Remember that a slice is a copy of part of a sequence, so e.g. lst[:] is a very simple way to make a copy of a list. (You can also write lst.copy().)

You can use negative indices too:

>>> lst = [10, 20, 30, 40, 50, 60]
>>> lst[:-1]  # all but the last element
[10, 20, 30, 40, 50]
>>> lst[-2:]  # last two elements
[50, 60]
>>> lst[-5:-3]
[20, 30]

One common application of this is to remove the newline character of a string which is read in from a file using the readline method:

file = open('nums.txt', 'r')
line = file.readline()
line = line[:-1]  # remove newline

The start and end indices of a slice don’t have to be literal integers; they can be expressions that evaluate to integers.

>>> lst = [10, 20, 30, 40, 50, 60]
>>> n = 2
>>> lst[n-1:n+2]
[20, 30, 40]

In this case, the expressions on either side of the colon are evaluated before the slice is computed.

If the slice’s final index is greater than the index of the last element, the slice ends at the last element.

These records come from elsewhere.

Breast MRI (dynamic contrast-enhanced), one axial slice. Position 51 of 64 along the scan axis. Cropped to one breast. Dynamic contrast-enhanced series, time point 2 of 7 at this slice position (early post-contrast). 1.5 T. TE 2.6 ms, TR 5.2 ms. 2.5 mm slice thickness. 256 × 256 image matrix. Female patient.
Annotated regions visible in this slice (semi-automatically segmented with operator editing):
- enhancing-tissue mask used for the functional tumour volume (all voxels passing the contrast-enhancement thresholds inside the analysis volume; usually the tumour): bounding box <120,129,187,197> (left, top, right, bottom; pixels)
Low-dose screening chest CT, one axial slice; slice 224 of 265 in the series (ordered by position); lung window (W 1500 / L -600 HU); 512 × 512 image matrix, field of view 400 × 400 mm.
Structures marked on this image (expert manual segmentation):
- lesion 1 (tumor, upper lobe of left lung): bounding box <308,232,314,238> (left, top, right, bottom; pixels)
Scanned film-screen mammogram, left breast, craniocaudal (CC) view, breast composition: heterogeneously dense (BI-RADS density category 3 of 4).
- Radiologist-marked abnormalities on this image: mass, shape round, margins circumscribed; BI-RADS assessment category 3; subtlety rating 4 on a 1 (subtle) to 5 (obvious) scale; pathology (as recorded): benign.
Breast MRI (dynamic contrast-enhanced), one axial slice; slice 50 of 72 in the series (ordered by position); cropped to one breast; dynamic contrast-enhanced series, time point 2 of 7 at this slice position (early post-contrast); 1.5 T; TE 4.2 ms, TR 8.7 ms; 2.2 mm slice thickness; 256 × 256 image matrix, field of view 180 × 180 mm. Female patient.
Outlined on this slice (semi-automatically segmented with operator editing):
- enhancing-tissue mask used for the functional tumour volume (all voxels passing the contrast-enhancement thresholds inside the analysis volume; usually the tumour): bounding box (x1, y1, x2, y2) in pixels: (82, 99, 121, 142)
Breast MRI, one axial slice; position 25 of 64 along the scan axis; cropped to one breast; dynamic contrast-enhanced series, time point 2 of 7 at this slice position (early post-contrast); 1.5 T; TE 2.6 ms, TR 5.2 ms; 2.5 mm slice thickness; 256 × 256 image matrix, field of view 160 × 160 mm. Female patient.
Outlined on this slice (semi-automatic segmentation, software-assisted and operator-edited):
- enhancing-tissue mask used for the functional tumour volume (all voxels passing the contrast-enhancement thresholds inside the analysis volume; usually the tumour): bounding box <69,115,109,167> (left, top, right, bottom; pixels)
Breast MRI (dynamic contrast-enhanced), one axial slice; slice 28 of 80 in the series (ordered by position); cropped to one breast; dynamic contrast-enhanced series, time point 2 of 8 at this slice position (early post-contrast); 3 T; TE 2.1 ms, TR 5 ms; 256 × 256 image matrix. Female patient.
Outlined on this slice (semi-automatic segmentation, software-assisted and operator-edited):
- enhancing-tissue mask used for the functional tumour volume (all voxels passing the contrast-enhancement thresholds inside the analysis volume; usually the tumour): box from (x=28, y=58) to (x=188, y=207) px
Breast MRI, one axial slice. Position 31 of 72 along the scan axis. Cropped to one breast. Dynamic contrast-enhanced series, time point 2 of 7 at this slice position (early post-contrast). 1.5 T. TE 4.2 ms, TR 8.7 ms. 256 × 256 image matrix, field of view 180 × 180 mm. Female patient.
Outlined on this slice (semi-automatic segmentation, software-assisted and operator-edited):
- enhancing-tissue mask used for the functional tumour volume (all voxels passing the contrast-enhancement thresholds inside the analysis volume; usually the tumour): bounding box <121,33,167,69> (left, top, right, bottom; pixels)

>>> lst = [10, 20, 30, 40, 50, 60]
>>> lst[2:3000]
[30, 40, 50, 60]

Note that this is not an error.

Wrapping up and looking forward

Even though this was a long reading, there are still more "odds and ends" of Python that we haven’t covered. We will see more of these later on in the course.

[End of reading]

1. Some people view this as a language wart i.e. something in the language that ought to be changed. Do we feel that way? No comment.
3. Back in the long-ago days of Python 2, range actually did return a list.
4. Python allows you to define functions like this that can take varying numbers of arguments, although this is rarely needed. Later in the course, we’ll show you how to do this with your own functions.
5. Idiom just means "a typical way to write something".
7. Actually, go ahead and try it! You’ll see what we mean.
8. It has to do with dictionaries, if you must know. Stay tuned!
10. When we talk about dictionaries, you’ll see that colons have another special meaning there too.